Lucas começou a coleção quando tinha 15 anos, quase como um hobby. “Eu admiro a barreira que os games conseguiram quebrar. Em certos momentos falo sobre isso com amigos, sobre a proporção que esse mundo tomou,  tornando-se uma das maiores indústrias do mundo, saindo daquela ideia de que jogos são apenas para crianças. Admiro o seu poder de entretenimento, porque muitas pessoas utilizam até como uma forma de ‘terapia’, e posso dizer isso por experiência própria”, comenta.

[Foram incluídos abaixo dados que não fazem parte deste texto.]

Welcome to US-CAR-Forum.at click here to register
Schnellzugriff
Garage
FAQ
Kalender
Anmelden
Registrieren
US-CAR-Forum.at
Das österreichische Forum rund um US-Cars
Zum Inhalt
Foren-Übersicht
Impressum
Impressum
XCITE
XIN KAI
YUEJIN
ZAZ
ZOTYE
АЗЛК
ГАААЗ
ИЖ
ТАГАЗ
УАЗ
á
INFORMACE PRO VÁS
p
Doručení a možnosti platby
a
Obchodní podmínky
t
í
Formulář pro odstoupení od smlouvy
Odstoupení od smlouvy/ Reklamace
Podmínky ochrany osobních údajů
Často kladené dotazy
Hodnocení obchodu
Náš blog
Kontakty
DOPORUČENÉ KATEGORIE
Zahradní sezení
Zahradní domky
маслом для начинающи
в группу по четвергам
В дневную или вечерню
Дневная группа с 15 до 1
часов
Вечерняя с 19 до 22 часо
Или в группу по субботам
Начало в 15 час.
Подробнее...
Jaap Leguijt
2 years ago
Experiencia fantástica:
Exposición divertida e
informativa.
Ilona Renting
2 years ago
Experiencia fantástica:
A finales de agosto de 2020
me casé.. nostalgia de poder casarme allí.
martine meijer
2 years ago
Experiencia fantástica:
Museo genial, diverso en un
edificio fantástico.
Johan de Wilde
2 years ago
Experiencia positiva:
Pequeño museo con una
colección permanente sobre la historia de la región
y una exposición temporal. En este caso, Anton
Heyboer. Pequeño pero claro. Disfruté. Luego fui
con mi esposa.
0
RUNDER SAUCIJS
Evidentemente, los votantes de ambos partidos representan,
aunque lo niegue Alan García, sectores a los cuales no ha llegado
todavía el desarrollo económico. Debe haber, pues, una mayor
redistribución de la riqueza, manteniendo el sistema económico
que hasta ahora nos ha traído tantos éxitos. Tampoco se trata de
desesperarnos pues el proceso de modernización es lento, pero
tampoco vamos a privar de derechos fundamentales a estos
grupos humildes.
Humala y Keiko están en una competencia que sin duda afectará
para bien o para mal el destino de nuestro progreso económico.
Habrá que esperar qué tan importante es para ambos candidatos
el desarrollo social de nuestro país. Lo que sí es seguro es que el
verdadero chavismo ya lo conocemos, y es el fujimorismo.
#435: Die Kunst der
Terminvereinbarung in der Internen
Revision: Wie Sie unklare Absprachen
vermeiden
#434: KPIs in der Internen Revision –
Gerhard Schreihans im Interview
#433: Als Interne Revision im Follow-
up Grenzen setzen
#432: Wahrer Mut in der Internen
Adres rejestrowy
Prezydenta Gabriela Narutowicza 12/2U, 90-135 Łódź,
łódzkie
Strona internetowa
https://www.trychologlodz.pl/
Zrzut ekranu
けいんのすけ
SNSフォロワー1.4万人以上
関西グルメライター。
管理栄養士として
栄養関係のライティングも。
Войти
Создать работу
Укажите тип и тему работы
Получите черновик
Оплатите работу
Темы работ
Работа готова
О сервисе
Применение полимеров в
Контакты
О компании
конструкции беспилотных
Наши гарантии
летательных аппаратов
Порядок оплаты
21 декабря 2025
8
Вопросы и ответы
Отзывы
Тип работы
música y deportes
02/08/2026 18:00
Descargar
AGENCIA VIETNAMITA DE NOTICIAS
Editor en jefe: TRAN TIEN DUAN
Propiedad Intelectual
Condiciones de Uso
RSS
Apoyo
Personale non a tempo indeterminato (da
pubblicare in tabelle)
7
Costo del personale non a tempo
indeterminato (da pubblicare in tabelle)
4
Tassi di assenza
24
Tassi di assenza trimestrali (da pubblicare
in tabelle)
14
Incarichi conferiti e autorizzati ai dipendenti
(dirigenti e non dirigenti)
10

Já Rodrigo Fauth tem contato com os jogos desde que tinha quatro anos, por influência do pai. Na época, as partidas ocorriam na plataforma Atari. Hoje trabalhando com quase todos os consoles, revendendo os jogos e repaginando os mesmos por meio de limpezas e testes, ele elogia os games atuais quanto aos gráficos. “Apesar de não gostar muito do estilo de jogo atual, porque hoje há mais facilidade em se jogar do que no passado, a qualidade do 3D é maravilhosa”, fala, comentando que seus xodós são Super Mario RPG e Mega Man X3.